One of my cardinal rules of giving notes is to not be mean about it. I never talk down to the writer, because I’ve been in their shoes. I do what I can to be supportive and offer some possible solutions, or at least hopefully guide them towards coming up with a new approach to what they’ve already got.

One writer responded by saying they were really upset about what I’d said, but then they went and re-read my notes, and couldn’t argue or disagree with any of them.

I’ve always been fascinated by the expression “This is a reflection on the script, not you (the writer).” In some ways, the script IS a reflection of the writer; it’s their skill, their storytelling, their grasp of what should and shouldn’t be on the page, that are all being analyzed. After spending so much time and effort on a script, of course a writer wants to hear “it’s great!”, but as we all know, that doesn’t always happen.

Sometimes I worry my comments are too harsh, but just about every writer has responded with “These are SO helpful!”

About a year ago, a writer I was connected to via social media asked to do a script swap. Some quick research showed they seemed to be experienced with writing and filmmaking, so it seemed like a good idea.
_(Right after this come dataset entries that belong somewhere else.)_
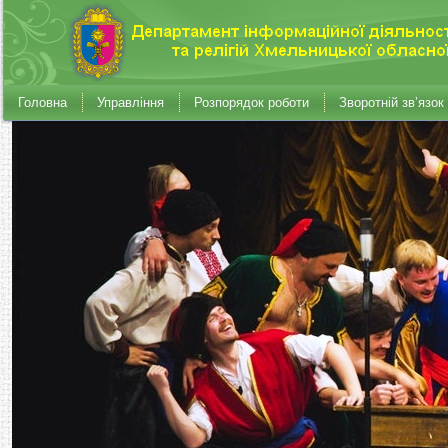
Головна
Управління
Розпорядок роботи
Зворотній зв’язок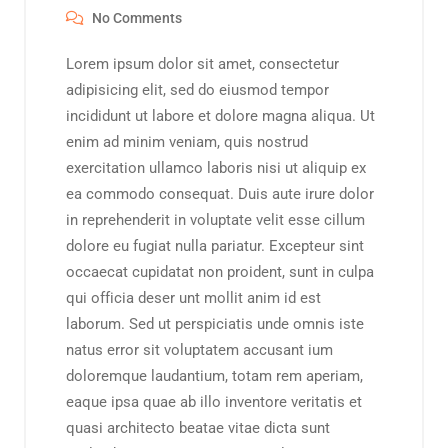
No Comments
Lorem ipsum dolor sit amet, consectetur
adipisicing elit, sed do eiusmod tempor
incididunt ut labore et dolore magna aliqua. Ut
enim ad minim veniam, quis nostrud
exercitation ullamco laboris nisi ut aliquip ex
ea commodo consequat. Duis aute irure dolor
in reprehenderit in voluptate velit esse cillum
dolore eu fugiat nulla pariatur. Excepteur sint
occaecat cupidatat non proident, sunt in culpa
qui officia deser unt mollit anim id est
laborum. Sed ut perspiciatis unde omnis iste
natus error sit voluptatem accusant ium
doloremque laudantium, totam rem aperiam,
eaque ipsa quae ab illo inventore veritatis et
quasi architecto beatae vitae dicta sunt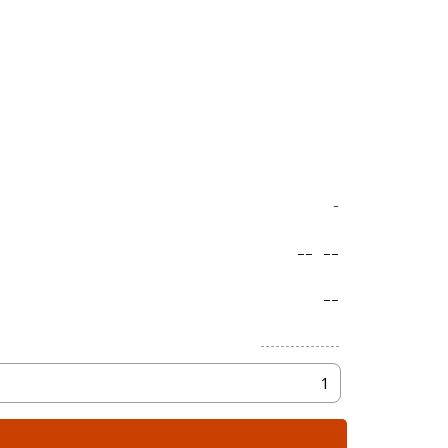
-
--
--
--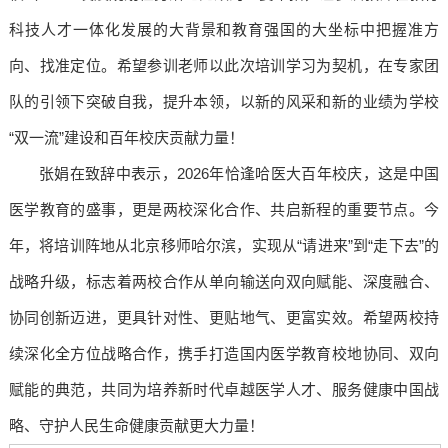
科技人才一体化发展的大背景和教育强国的大坐标中把握准方
向、找准定位。希望参训老师以此次培训学习为契机，在专家团
队的引领下突破自我，提升本领，以新的风采和新的业绩为学校
“双一流”建设和百年校庆贡献力量！
张娟在致辞中表示，2026年恰逢哈医大百年校庆，这是中国
医学教育的盛事，更是两校深化合作、共启新程的重要节点。今
年，将培训阵地从北京移师哈尔滨，实现从“请进来”到“走下去”的
战略升级，标志着两校合作从单向输送向双向赋能、深度融合、
协同创新迈进，更具针对性、更贴地气、更富实效。希望两校持
续深化全方位战略合作，携手打造国内医学教育校地协同、双向
赋能的典范，共同为培养新时代卓越医学人才、服务健康中国战
略、守护人民生命健康贡献更大力量！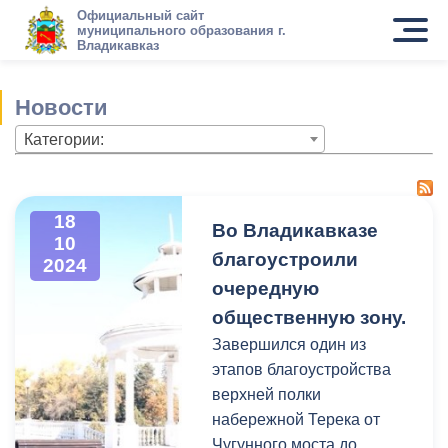
Официальный сайт
муниципального образования г.
Владикавказ
Новости
Категории:
18
Во Владикавказе
10
благоустроили
2024
очередную
общественную зону.
Завершился один из
этапов благоустройства
верхней полки
набережной Терека от
Чугунного моста до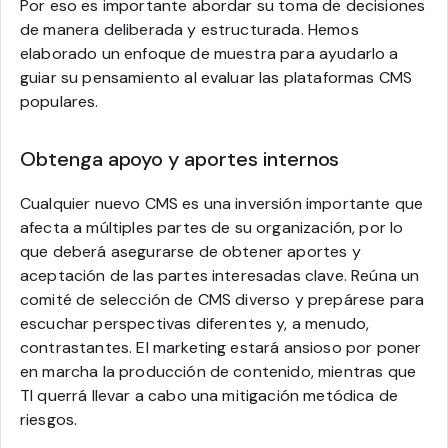
Por eso es importante abordar su toma de decisiones
de manera deliberada y estructurada. Hemos
elaborado un enfoque de muestra para ayudarlo a
guiar su pensamiento al evaluar las plataformas CMS
populares.
Obtenga apoyo y aportes internos
Cualquier nuevo CMS es una inversión importante que
afecta a múltiples partes de su organización, por lo
que deberá asegurarse de obtener aportes y
aceptación de las partes interesadas clave. Reúna un
comité de selección de CMS diverso y prepárese para
escuchar perspectivas diferentes y, a menudo,
contrastantes. El marketing estará ansioso por poner
en marcha la producción de contenido, mientras que
TI querrá llevar a cabo una mitigación metódica de
riesgos.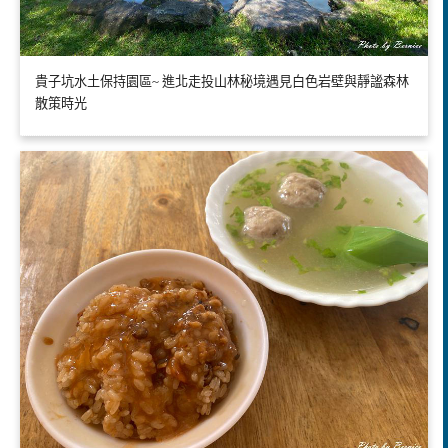
貴子坑水土保持園區~ 進北走投山林秘境遇見白色岩壁與靜謐森林
散策時光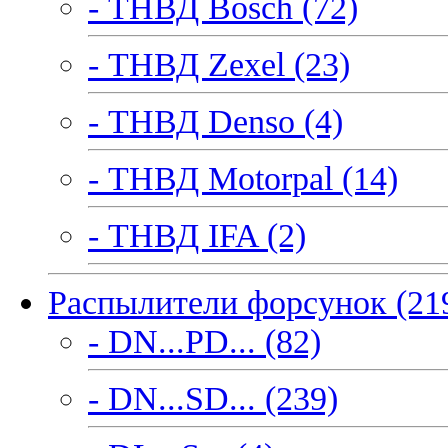
- ТНВД Bosch (72)
- ТНВД Zexel (23)
- ТНВД Denso (4)
- ТНВД Motorpal (14)
- ТНВД IFA (2)
Распылители форсунок (21
- DN...PD... (82)
- DN...SD... (239)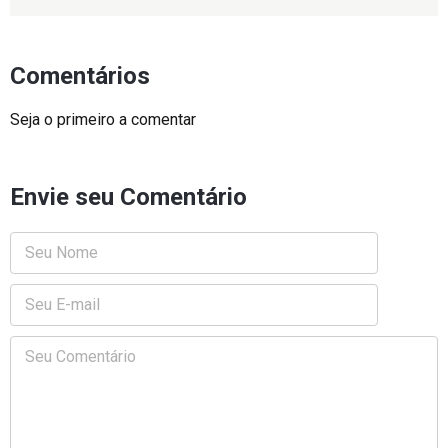
Comentários
Seja o primeiro a comentar
Envie seu Comentário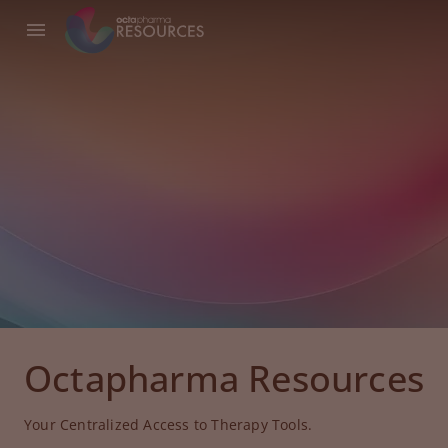
Octapharma Resources
Your Centralized Access to Therapy Tools.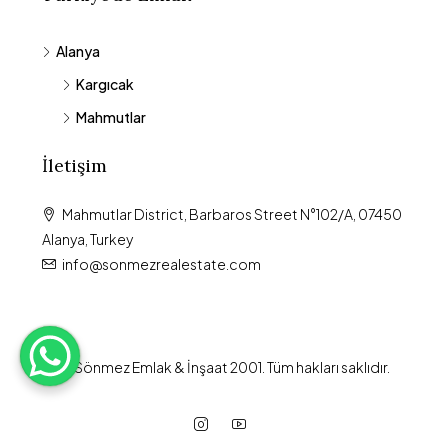
Alanya
Kargıcak
Mahmutlar
İletişim
Mahmutlar District, Barbaros Street N°102/A, 07450
Alanya, Turkey
info@sonmezrealestate.com
© Sönmez Emlak & İnşaat 2001. Tüm hakları saklıdır.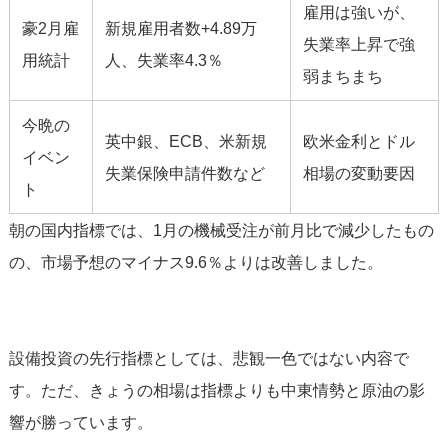
雇用は強いが、
豪2月雇
新規雇用者数+4.89万
失業率上昇で強
用統計
人、失業率4.3％
弱まちまち
今晩の
英中銀、ECB、米新規
欧米金利とドル
イベン
失業保険申請件数など
相場の変動要因
ト
朝の国内指標では、1月の機械受注が前月比で減少したもの
の、市場予想のマイナス9.6％よりは改善しました。
設備投資の先行指標としては、悲観一色ではない内容で
す。ただ、きょうの相場は指標よりも中東情勢と原油の影
響が勝っています。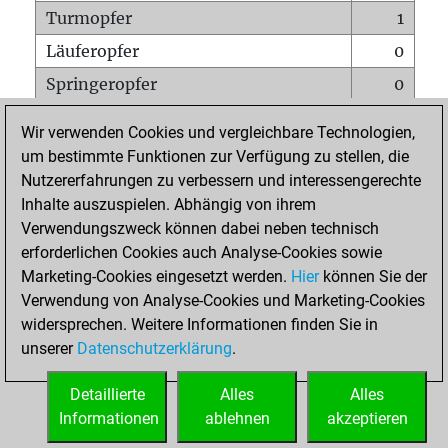
Turmopfer
1
Läuferopfer
0
Springeropfer
0
Bauernopfer
0
Wir verwenden Cookies und vergleichbare Technologien,
Matt auf vollem Brett
0
um bestimmte Funktionen zur Verfügung zu stellen, die
Nutzererfahrungen zu verbessern und interessengerechte
Bauer setzt Matt
0
Inhalte auszuspielen. Abhängig von ihrem
Erstickte Matts
0
Verwendungszweck können dabei neben technisch
Unterverwandlungen
0
erforderlichen Cookies auch Analyse-Cookies sowie
Marketing-Cookies eingesetzt werden.
Hier
können Sie der
Türme auf der siebten
0
Verwendung von Analyse-Cookies und Marketing-Cookies
widersprechen. Weitere Informationen finden Sie in
unserer
Datenschutzerklärung
.
STARTSEITE
Detaillierte
Alles
Alles
Informationen
ablehnen
akzeptieren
I read their script, and didn’t like it. I said so in my notes, and offered up what I considered valid reasons why, along with questions raised over the course of the story, along with some suggestions for potential fixes.

What I was most surprised about was that this person presented themselves as a professional, and maybe I was naive in taking all of that at face value and believing the quality of their writing would reflect that and meet my expectations.

It didn’t.

It also didn’t help that they opted to not give me any notes on my script. At all. Just some snarky retorts. Guess my lack of effusive gushing hurt their feelings, and this was their method of retribution.

Oh well.

Interesting follow-up to that: I later saw them refer to my notes in a quite negative way, along with “this script has even gotten a few RECOMMENDS”, which is always a great defense.

Follow-up #2: we’re no longer connected on social media.

Could I have phrased my comments in a more supportive way? I suppose, but I figured this person wanted honesty, not praise. And like I said, I assumed they had a thick skin from having done this for a while.

Guess I was mistaken.

And I’ve been on the receiving end of it as well. A filmmaker friend read one of my scripts and started with “Sorry, but I just didn’t like it,” and explained why. Did I pound my fists in rage and curse them for all eternity? Of course not. Their reasons were perfectly valid.

Or the time a writing colleague could barely muster some tepid words of support for one of my comedies. I was a little disappointed, but after having read some of their scripts,  realized that our senses of humor (sense of humors?) were very different, so something I considered funny they probably wouldn’t, and vice versa.

I’ve no intention of changing how I give notes. If I like something, I’ll say so. If I don’t, I’ll say so. You may not like what I have to say, but please understand that it’s all done with the best of intentions. My notes are there for the sole purpose of helping you make your script better.

Isn’t that why we seek out notes in the first place?